Renault India is now ready to launch their first genuine volume product, the Duster SUV in India. Driving it today in India, it came home to me just how much the car has changed in the last two years since Bert and I drove it across Europe. As I wrote then, the car needed to come to India looking and feeling different to appeal to indian sensibilities and I believe Renault has made critical but smart choices in the final specification of the SUV. Which, in turn, leads me to believe that the pricing will be great as well - good news if you are in the market for an entry-level SUV.
The car I drove was the top model with the 110PS 1.5-liter dCI diesel engine. Since I last drove it, Renault has made significant improvements to the overall refinement levels and the cabin is quieter, engine clatter at idle and noise at speed is well controlled. In its segment, this will be one of the quieter cabins. Driving at 130kph on the European highways was a noisy, slightly strenuous affair on the part of the engine but at Renault's test track within the Oragadam plant (near Chennai) the car proved quiet. Also improved is the gearshift, which still feels a little long in throw but shifts are neat and positive and an engine with a long spread of torque makes driving the Duster easy. We also got to experience, for a short stint, the 85PS version of the dCI engine which impressed with its spread of torque, though the power deficit is immediately obvious. Being a monocoque, the Duster also offered great ride and assured handling with just a bit of body roll. Certainly head and shoulders above its ladder-framed competition.

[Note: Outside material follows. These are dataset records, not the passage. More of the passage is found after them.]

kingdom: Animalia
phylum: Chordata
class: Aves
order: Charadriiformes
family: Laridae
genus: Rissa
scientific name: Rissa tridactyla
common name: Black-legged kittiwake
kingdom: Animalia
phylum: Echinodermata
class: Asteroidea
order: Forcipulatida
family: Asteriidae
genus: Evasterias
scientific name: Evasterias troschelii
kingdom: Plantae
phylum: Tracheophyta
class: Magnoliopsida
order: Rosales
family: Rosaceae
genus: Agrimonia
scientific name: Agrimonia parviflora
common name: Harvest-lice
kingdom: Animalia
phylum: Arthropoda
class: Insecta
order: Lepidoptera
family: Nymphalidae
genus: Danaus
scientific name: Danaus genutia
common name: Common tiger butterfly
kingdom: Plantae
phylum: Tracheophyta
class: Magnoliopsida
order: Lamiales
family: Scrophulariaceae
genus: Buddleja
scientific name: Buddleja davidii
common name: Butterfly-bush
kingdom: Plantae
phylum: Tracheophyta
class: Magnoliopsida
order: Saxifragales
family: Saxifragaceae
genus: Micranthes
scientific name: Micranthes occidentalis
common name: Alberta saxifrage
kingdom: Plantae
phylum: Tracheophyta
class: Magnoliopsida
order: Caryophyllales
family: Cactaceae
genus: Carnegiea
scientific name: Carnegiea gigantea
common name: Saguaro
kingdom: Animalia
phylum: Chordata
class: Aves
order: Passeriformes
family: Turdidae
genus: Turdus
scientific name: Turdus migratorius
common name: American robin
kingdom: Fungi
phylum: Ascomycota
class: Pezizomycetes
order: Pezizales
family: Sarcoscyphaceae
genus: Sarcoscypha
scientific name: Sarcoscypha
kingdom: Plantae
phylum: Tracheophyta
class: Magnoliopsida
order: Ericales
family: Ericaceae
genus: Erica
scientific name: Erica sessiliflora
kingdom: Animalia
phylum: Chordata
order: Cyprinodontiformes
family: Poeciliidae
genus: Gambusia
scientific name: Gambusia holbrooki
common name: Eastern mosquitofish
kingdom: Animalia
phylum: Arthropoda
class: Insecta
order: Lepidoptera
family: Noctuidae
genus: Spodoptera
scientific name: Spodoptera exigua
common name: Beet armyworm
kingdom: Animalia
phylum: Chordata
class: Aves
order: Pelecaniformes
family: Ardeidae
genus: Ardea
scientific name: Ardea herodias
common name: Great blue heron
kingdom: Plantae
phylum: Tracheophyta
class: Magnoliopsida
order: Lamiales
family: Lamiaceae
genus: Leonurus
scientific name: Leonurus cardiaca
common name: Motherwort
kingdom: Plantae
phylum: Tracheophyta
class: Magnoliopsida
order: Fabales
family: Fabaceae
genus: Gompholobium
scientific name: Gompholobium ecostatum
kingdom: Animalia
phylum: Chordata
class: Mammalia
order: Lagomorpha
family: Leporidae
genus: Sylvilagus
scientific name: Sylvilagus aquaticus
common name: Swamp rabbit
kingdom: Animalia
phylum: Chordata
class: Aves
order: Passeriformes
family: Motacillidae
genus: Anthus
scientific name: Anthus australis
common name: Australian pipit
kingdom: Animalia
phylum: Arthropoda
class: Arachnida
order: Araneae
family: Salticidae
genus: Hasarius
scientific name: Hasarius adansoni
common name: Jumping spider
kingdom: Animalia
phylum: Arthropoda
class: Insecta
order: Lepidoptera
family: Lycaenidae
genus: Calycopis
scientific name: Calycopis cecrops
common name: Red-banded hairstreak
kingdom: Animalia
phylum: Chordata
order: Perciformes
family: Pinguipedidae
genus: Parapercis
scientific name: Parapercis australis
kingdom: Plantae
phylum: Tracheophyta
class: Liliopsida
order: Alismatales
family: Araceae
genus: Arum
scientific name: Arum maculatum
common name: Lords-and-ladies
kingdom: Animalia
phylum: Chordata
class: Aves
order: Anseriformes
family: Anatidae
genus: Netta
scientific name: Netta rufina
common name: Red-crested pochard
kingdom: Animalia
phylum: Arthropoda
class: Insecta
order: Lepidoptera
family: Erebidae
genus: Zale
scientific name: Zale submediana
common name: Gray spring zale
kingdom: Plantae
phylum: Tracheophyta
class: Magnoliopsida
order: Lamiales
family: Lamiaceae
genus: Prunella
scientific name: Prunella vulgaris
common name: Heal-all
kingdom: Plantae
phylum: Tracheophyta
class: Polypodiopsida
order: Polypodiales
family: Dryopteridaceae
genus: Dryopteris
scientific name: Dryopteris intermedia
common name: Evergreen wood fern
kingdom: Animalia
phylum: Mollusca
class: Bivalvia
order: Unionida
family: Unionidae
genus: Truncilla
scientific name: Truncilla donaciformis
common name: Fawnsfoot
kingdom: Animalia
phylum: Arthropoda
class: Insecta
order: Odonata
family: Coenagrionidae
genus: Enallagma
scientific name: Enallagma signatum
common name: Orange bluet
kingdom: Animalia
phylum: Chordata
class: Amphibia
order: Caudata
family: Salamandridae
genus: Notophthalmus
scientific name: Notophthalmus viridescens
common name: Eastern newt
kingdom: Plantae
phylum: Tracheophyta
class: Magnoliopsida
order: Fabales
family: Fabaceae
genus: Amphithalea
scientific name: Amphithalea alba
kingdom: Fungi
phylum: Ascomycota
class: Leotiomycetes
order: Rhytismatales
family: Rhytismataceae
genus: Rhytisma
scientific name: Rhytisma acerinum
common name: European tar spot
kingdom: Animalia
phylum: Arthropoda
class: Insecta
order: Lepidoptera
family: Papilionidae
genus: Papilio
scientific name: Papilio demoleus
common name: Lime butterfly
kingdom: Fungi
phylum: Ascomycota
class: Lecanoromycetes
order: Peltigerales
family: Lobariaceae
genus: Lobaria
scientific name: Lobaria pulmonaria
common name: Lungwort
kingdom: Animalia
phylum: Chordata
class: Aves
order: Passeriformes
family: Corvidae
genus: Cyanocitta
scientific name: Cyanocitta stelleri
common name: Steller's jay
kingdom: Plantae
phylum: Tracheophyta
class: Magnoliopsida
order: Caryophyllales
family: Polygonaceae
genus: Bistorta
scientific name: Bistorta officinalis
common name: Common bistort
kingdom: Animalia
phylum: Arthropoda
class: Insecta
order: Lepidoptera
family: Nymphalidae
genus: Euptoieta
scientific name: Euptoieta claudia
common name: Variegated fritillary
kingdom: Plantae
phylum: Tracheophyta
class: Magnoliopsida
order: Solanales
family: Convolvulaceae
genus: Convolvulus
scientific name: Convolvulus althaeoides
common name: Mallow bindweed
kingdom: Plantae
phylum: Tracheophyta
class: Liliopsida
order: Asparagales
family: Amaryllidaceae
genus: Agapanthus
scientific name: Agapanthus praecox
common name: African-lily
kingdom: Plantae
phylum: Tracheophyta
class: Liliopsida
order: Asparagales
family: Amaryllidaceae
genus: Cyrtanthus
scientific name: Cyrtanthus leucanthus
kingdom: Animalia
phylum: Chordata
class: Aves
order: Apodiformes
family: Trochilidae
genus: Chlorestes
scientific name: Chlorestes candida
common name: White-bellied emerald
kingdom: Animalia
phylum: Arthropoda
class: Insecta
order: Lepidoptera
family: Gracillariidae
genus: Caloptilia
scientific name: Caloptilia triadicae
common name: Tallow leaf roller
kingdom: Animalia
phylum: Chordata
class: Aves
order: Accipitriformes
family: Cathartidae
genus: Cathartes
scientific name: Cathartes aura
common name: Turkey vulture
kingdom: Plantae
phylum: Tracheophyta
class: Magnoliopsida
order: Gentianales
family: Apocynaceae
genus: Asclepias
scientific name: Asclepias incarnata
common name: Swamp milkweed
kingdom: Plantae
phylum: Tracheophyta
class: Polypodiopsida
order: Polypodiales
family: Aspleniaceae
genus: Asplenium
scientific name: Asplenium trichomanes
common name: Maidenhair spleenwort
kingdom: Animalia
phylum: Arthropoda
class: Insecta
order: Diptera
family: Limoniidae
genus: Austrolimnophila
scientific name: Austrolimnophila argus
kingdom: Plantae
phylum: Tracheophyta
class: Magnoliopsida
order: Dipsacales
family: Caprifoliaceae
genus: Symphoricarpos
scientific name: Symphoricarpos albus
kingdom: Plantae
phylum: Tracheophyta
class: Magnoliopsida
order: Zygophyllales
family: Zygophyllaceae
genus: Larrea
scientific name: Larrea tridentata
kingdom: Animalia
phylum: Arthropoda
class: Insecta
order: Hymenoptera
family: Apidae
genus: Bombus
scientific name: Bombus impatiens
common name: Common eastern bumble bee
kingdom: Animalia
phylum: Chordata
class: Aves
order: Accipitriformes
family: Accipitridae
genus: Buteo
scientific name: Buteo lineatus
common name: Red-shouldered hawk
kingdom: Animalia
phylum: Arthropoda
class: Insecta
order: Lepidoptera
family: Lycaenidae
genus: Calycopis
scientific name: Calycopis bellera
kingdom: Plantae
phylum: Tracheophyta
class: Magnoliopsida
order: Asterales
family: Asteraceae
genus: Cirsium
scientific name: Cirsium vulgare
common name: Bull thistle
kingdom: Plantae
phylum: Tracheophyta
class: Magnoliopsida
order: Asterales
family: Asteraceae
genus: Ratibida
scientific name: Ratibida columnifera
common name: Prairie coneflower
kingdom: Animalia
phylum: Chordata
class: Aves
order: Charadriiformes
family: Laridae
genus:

But like we noted in the European version back then, the interior is where the Duster needed to focus, and Renault have done so. The beige and black looks neat and you don't really mind the expanse of hard plastics. The music system looks smart and is integrated neatly into a flatter, smarter looking centre console. Below that are rotary dials for the aircon. Crucially, the power windows switches have moved to the door - a good move. The mirror adjustment remains just forward of the hand brake lever, but once you know that is where it is, you don't mind it too much. The steering mounted audio controls, similarly, are placed in a usual-for-Renault place, behind the steering wheel on the right. It takes a bit of getting used to but becomes second nature once you do. While fabric selection, inserts in the door pad mouldings etc are welcome> The really neat touch is the rear seat aircon, which connects to the extra-large compressor under the hood but the actual cooling unit is actually mounted between the front seats. The air that comes out of the single vent (controlled by a knob right below the vent) is instantly cold - a good call.
The Duster was always a spacious vehicle and this attribute remains. It looks squat and muscular outside and seats four in great comfort, while a fifth passenger will be easily accommodated.
Renault will announce prices shortly and will have a series of variants. The variant trims are divided into three levels. The petrol and the 85PS diesel will get the base and intermediate (the latter gets an option pack to extend equipment) while the top diesel will get the intermediate and top trims with a still further extension pack also to be on offer. Renault is expected to price the Duster close to the Scorpio and at those prices, it will be serious competition. If the Duster clicks, and we believe it will, it will establish Renault as a player in the volume end of the SUV market. Hell, they might even be able to say a few years down the line, done and Duster.